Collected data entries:
------------------------------
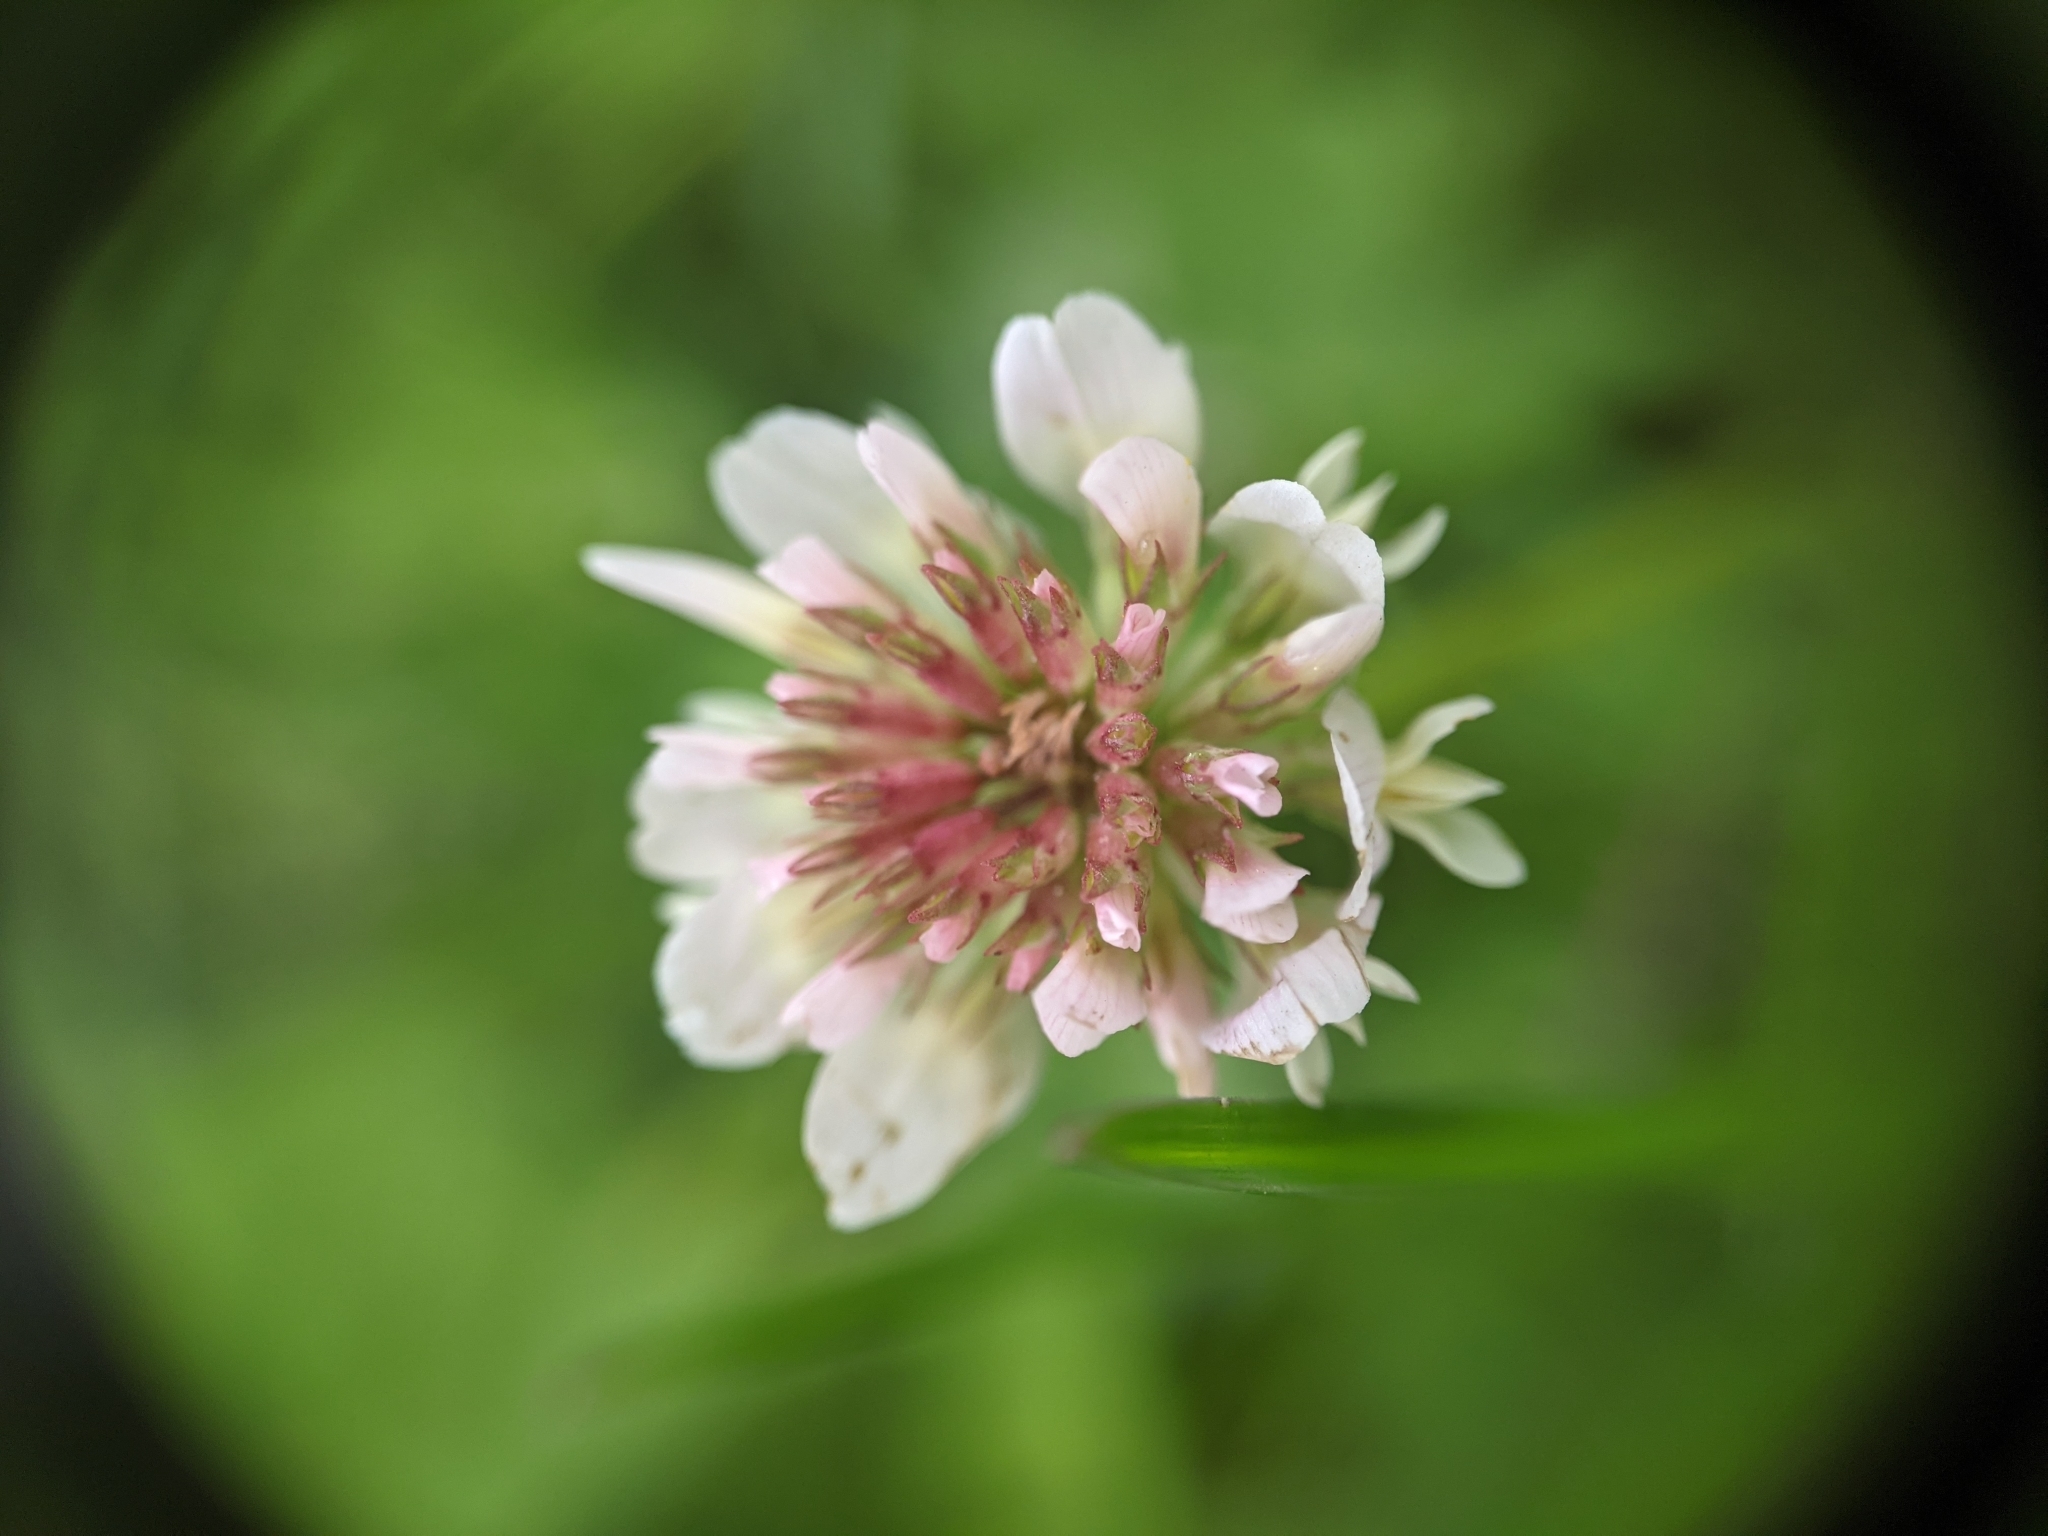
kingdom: Plantae
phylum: Tracheophyta
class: Magnoliopsida
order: Fabales
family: Fabaceae
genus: Trifolium
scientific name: Trifolium repens
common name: White clover
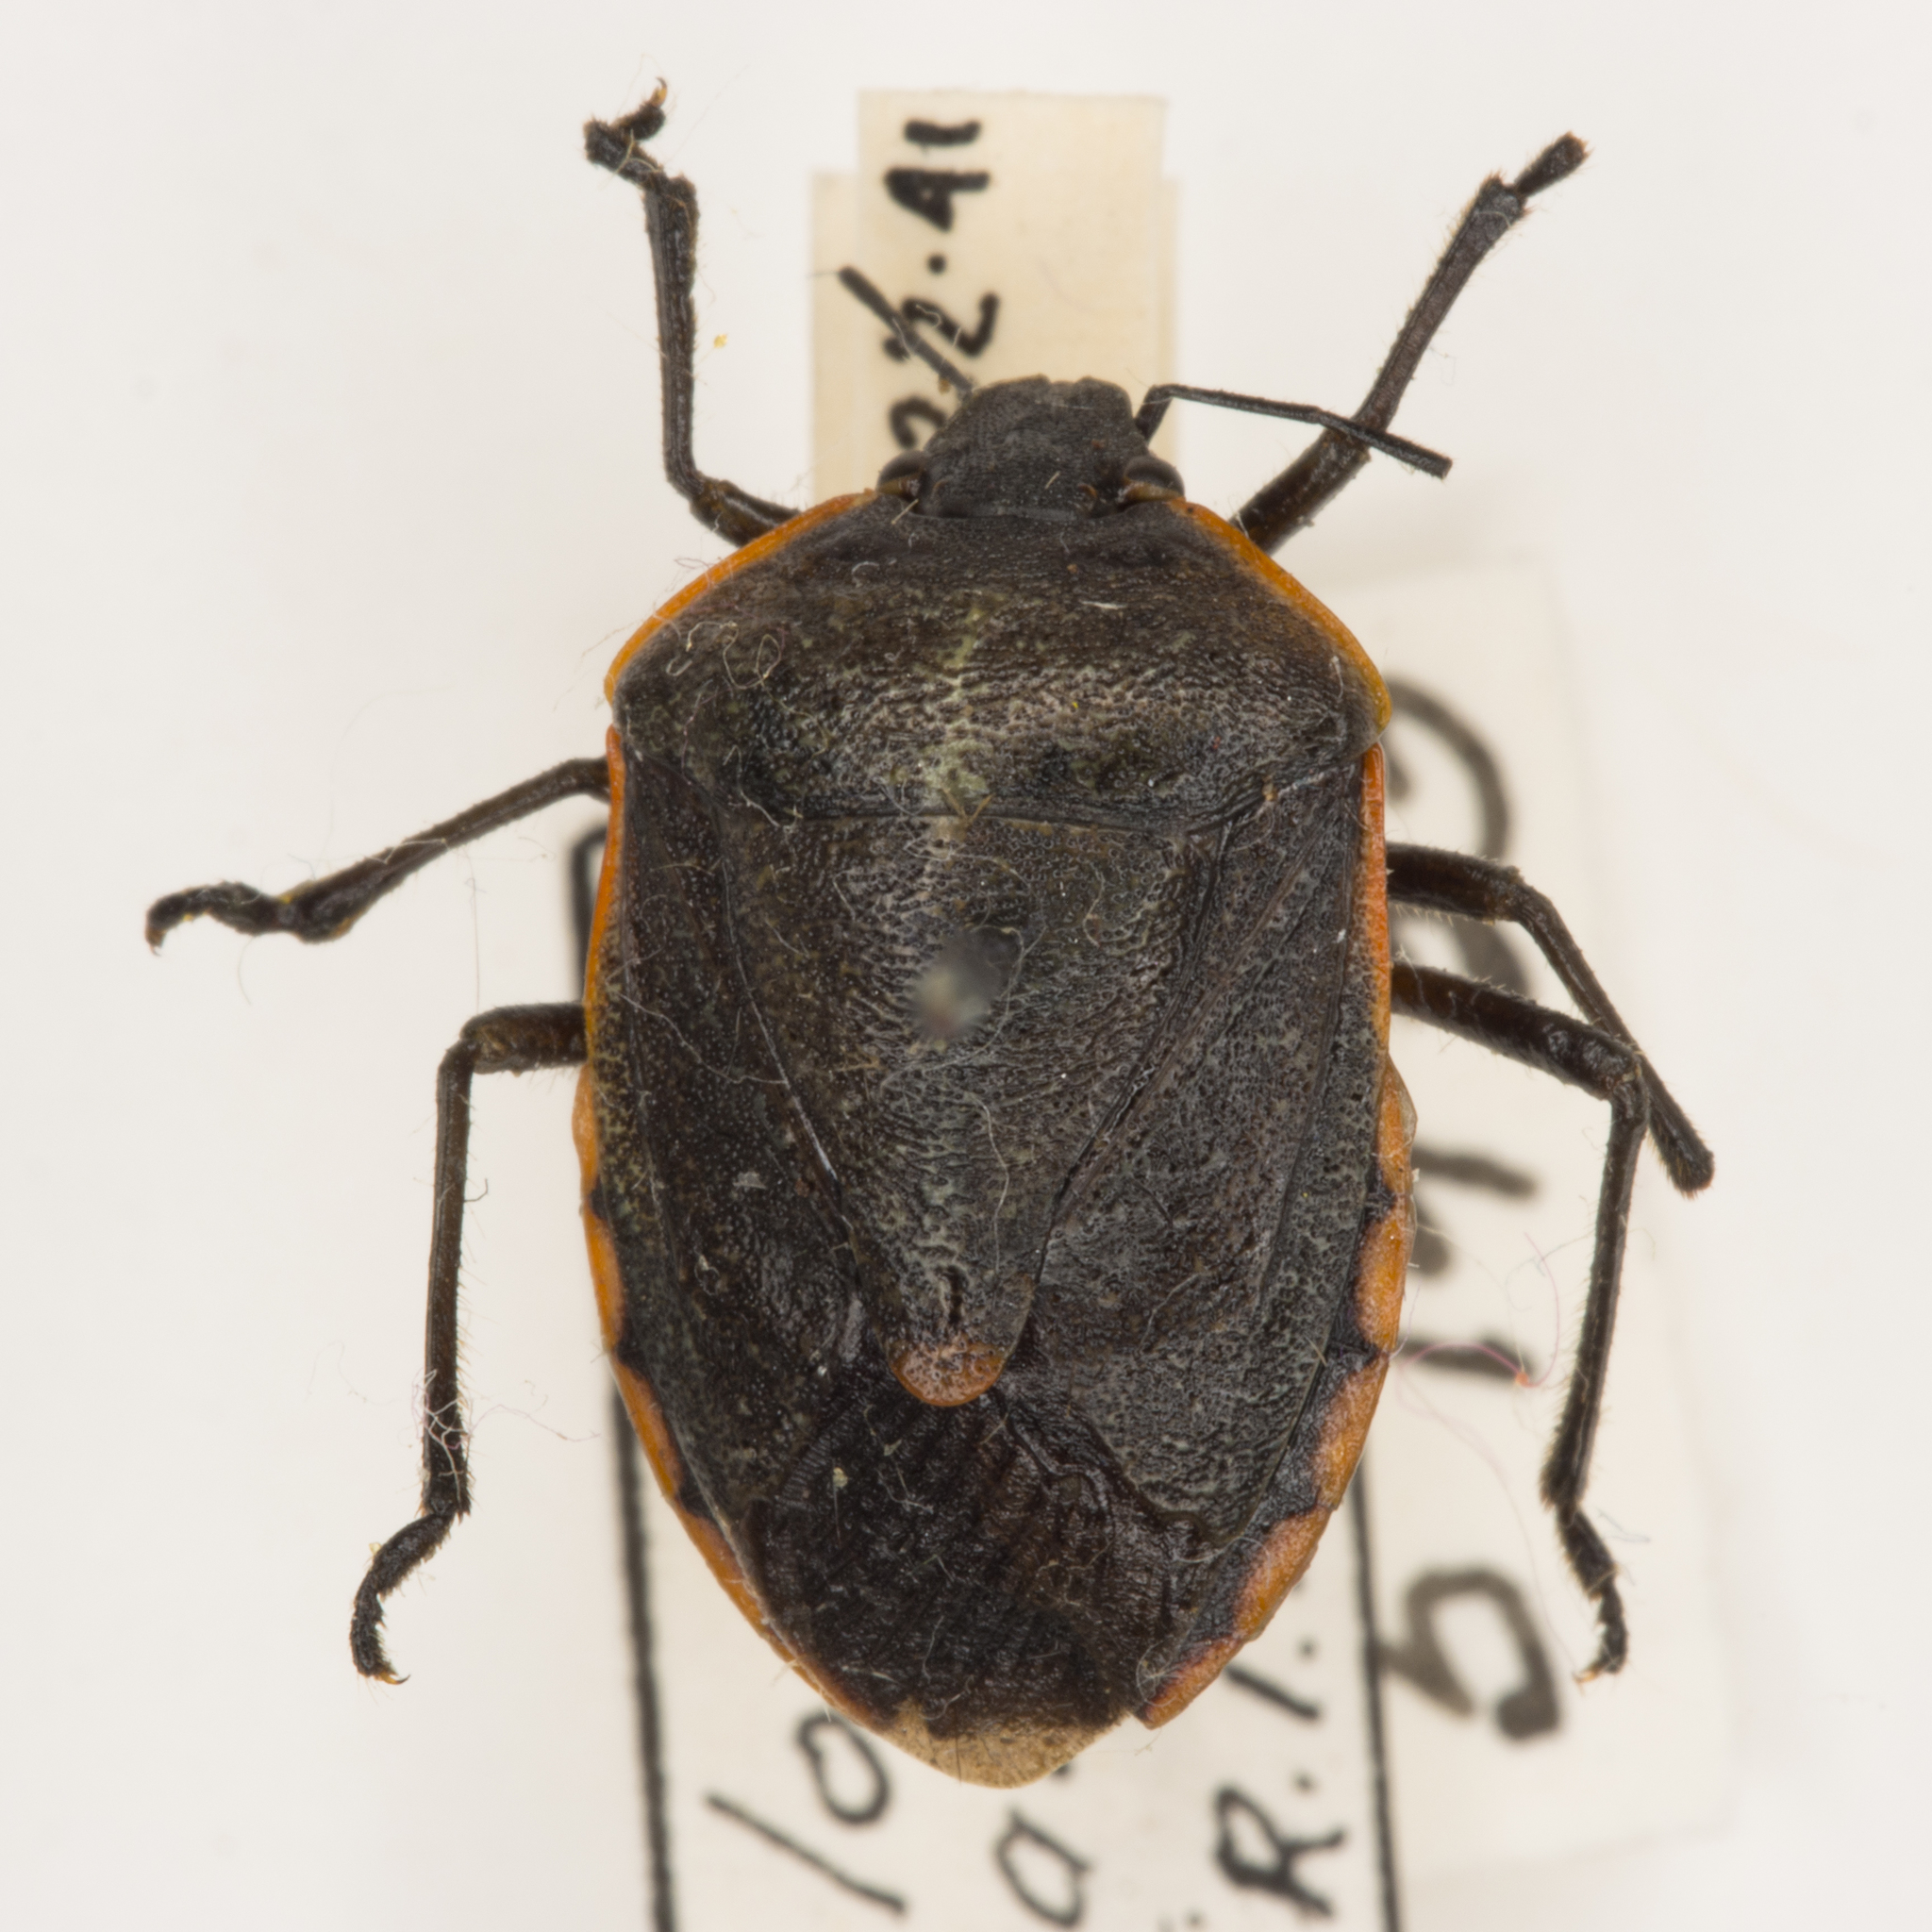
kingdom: Animalia
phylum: Arthropoda
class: Insecta
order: Hemiptera
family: Pentatomidae
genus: Chlorochroa
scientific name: Chlorochroa ligata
------------------------------
PROBLEM -> Rename every "scientific name" in the data above to "binomial name", keeping everything else the same and leaving out the pictures.

RESULT ->
kingdom: Plantae
phylum: Tracheophyta
class: Magnoliopsida
order: Fabales
family: Fabaceae
genus: Trifolium
binomial name: Trifolium repens
common name: White clover
kingdom: Animalia
phylum: Arthropoda
class: Insecta
order: Hemiptera
family: Pentatomidae
genus: Chlorochroa
binomial name: Chlorochroa ligata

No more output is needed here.